··· Task inputs

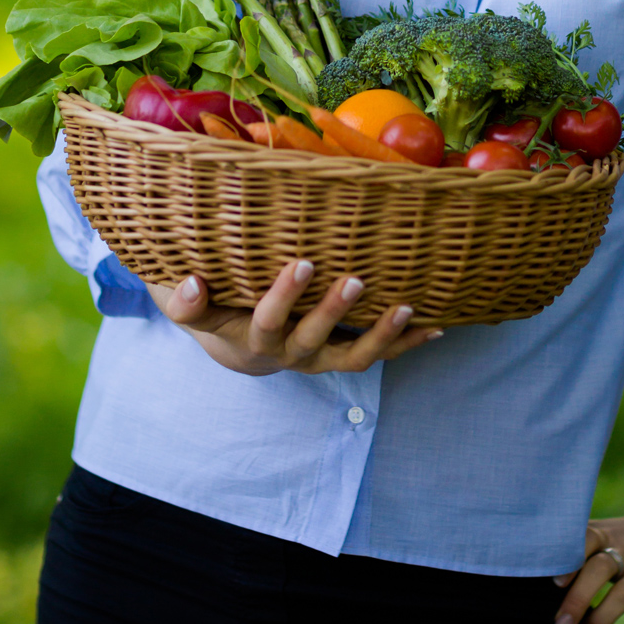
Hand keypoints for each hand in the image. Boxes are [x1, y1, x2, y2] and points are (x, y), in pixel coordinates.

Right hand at [146, 259, 442, 375]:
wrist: (240, 348)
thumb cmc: (220, 309)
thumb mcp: (197, 304)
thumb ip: (185, 298)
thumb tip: (188, 281)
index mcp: (248, 334)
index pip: (257, 319)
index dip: (269, 298)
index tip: (281, 265)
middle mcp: (285, 352)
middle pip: (308, 336)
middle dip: (331, 310)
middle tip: (353, 279)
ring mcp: (317, 358)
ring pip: (351, 355)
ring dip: (380, 334)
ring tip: (406, 307)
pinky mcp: (341, 357)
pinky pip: (376, 354)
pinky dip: (406, 343)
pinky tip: (438, 326)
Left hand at [551, 504, 623, 623]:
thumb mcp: (611, 533)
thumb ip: (582, 552)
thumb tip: (541, 584)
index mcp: (608, 534)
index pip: (584, 540)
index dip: (568, 560)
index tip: (553, 583)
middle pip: (599, 569)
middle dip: (578, 599)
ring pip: (622, 596)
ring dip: (599, 622)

······

What you have to do
Give the data again exactly as written, with all pictures left out.

Response
Hand keypoints for each hand in the image. Boxes are [x1, y1, x2, y2] and points are (x, y), in pixel coordinates.

Right hand at [146, 259, 442, 375]:
wrist: (240, 348)
thumb cmc: (220, 309)
thumb mcp: (197, 304)
thumb ip: (185, 298)
thumb tip: (188, 281)
index mcp: (248, 334)
index pip: (257, 319)
index dip: (269, 298)
index tip: (281, 265)
middle mcp: (285, 352)
middle pip: (308, 336)
middle dip: (331, 310)
middle tip: (353, 279)
ring mcp: (317, 358)
ring pip: (351, 355)
ring dip: (380, 334)
ring tip: (406, 307)
pinky mcp: (341, 357)
pinky pip: (376, 354)
pinky dip: (406, 343)
pinky tip: (438, 326)
Left hand at [551, 504, 623, 623]:
thumb mcp: (611, 533)
thumb ip: (582, 552)
thumb tip: (541, 584)
index mcp: (608, 534)
index pip: (584, 540)
index dip: (568, 560)
index tip: (553, 583)
middle pip: (599, 569)
middle dip: (578, 599)
ring pip: (622, 596)
ring dip: (599, 622)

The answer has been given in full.